# Some Advice?



## GOTGRAPES? (Feb 15, 2007)

So ive had my plants hanging for 2 days in a cool dark closet. i also have a small fan blowing underneath them but not directly at them. This I believe will give good curculation in the closet. Do you guys have any advice for me as far as what im doing right now and for the next stages?


----------



## THE BROTHER'S GRUNT (Feb 16, 2007)

*Sounds good so far. Next thing ya wanna do is wait until you can snap the stems with your hand. Once you can do this it's time for the curing jars. Once your buds are in the curing jars they must be opened up once a day for 20 minutes at a time. Be sure and move your buds around in the jar so they all get air. Just give the jar a little shake.
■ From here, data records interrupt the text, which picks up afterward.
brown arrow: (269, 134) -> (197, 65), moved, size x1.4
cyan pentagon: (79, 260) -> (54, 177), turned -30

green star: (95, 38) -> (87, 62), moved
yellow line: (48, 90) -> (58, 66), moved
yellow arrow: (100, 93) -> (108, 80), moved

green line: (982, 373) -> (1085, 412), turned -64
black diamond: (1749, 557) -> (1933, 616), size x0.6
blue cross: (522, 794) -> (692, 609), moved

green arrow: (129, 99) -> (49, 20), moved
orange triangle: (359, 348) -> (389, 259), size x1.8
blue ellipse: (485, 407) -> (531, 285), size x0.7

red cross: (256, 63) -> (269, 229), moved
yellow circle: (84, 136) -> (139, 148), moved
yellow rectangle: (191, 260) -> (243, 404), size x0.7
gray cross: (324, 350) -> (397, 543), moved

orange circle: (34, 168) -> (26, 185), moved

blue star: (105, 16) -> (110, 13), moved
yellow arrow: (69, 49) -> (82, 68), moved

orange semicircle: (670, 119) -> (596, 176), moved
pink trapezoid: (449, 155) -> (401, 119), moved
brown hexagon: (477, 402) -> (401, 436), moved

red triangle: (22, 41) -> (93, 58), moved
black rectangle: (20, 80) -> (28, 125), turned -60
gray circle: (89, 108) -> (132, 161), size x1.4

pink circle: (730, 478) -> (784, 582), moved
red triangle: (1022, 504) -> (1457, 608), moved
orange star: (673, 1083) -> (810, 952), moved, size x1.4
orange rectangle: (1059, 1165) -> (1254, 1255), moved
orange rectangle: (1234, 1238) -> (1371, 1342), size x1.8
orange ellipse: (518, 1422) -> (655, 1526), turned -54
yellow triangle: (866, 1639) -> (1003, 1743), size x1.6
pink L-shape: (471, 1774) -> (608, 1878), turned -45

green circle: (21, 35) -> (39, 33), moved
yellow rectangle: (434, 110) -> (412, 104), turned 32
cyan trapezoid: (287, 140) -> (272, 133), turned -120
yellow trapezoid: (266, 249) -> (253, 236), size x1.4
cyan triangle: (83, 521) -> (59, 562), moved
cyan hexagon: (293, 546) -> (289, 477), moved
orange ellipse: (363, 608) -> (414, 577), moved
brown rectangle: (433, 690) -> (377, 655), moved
Do this everyday and you should be good to go. *


----------



## GOTGRAPES? (Feb 19, 2007)

thanks. how long should i leave them in jars?? i was thinkin a couple weeks.


----------



## mrspliffy (Nov 30, 2008)

youll be doing well if you can hang on a coulpe of weeks my friend!if you can im sure shes gonna really hit the spot.im on my first grow however i know the benifits of curing some good weed,youve took the time to grow her she be polite aand give her time to leave in peace...lol happy toking:hubba:


----------



## gettinggray1964 (Nov 30, 2008)

keep your bud in jars until it is gone.... sealed glass jars are the best way to store your bud....


----------



## andy52 (Nov 30, 2008)

yep,all that


----------



## AJNAG EKOMS18 (Mar 5, 2009)

Is it possible to cure weed that is old?????
lets say it did not have da best taste or smell.could i put it in a jar and cure it again???


----------



## mrspliffy (Mar 5, 2009)

i'd guess that its too late to cure ya smoke as it sounds like its rotting away hurry up dude smoke the booty ya know it aint gonaa be fruity!the curing process should be as soon as 80%moisture release(usually7-10 days from harvest depending on ya process):hubba: i aint no expert be im a learnin boss


----------